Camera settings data
--- START ---

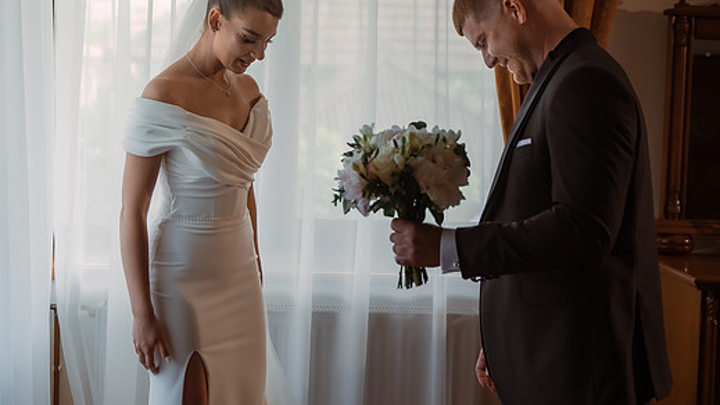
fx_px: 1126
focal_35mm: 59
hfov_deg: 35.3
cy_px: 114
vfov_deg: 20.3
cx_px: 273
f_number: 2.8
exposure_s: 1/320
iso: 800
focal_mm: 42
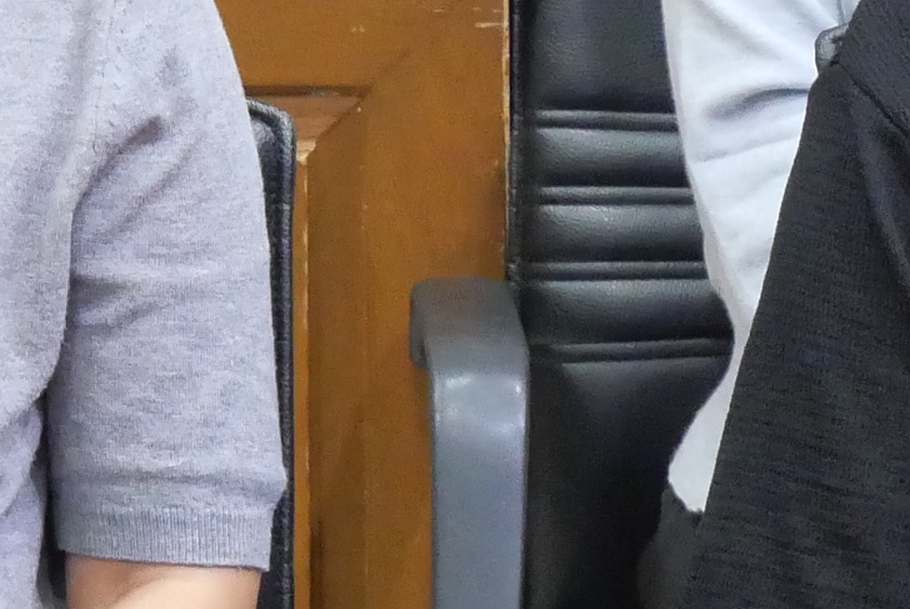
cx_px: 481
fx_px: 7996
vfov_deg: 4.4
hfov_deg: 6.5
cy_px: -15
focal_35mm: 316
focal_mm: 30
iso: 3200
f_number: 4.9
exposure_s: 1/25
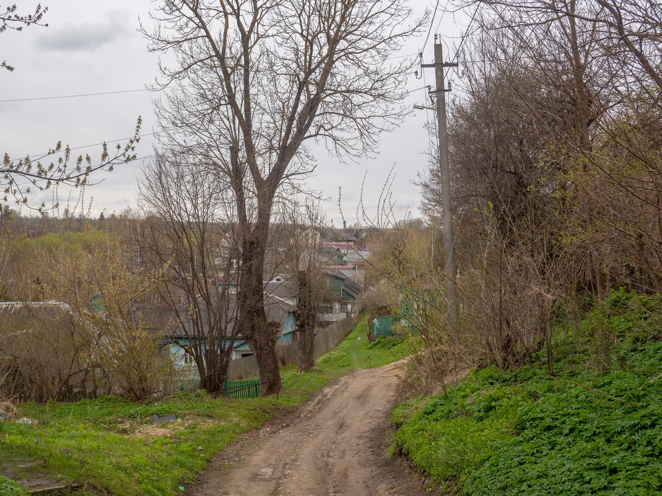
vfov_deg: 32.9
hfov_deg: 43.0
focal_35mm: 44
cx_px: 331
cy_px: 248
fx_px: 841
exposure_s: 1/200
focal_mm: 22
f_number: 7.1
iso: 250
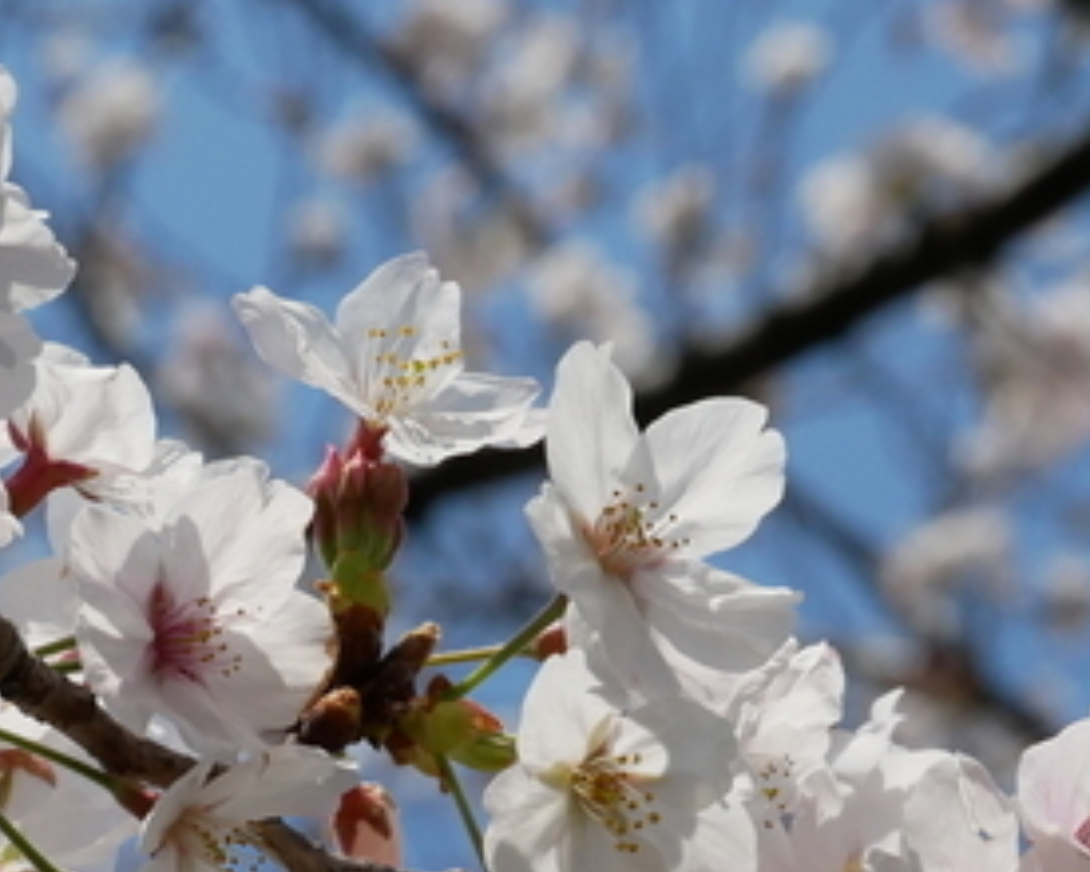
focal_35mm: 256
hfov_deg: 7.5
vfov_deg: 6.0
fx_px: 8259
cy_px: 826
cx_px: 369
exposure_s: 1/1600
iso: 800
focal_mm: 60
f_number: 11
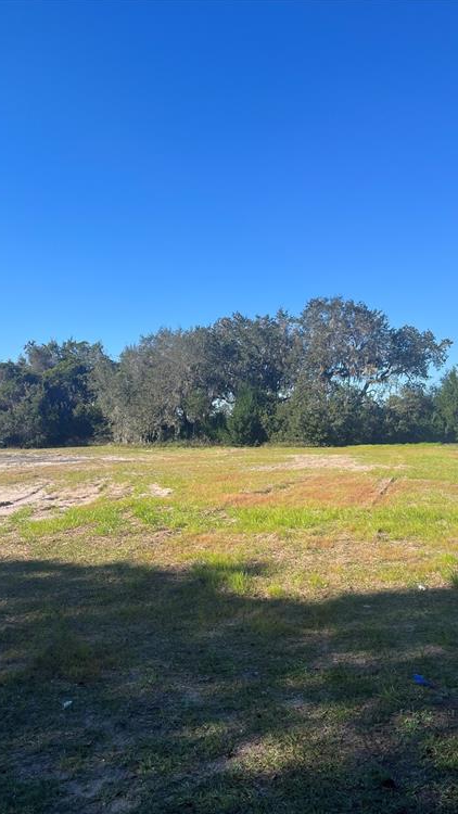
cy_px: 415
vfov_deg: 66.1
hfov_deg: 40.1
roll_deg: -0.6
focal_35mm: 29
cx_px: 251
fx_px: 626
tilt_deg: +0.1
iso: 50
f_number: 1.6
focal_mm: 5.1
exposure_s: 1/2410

--- END ---
--- START ---

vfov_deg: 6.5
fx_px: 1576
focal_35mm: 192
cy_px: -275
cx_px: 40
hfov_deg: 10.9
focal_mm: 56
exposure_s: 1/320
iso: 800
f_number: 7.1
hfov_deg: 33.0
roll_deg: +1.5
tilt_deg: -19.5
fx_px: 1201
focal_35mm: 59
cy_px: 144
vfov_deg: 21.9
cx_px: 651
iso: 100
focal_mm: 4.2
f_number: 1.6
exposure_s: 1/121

--- END ---

Task objective -> Look above for the line that contains "hfov_deg: 10.9". Starting there, transcribe every line exactly until you have copied the line that contains "exposure_s: 1/121".

Solution for this exercise ->
hfov_deg: 10.9
focal_mm: 56
exposure_s: 1/320
iso: 800
f_number: 7.1
hfov_deg: 33.0
roll_deg: +1.5
tilt_deg: -19.5
fx_px: 1201
focal_35mm: 59
cy_px: 144
vfov_deg: 21.9
cx_px: 651
iso: 100
focal_mm: 4.2
f_number: 1.6
exposure_s: 1/121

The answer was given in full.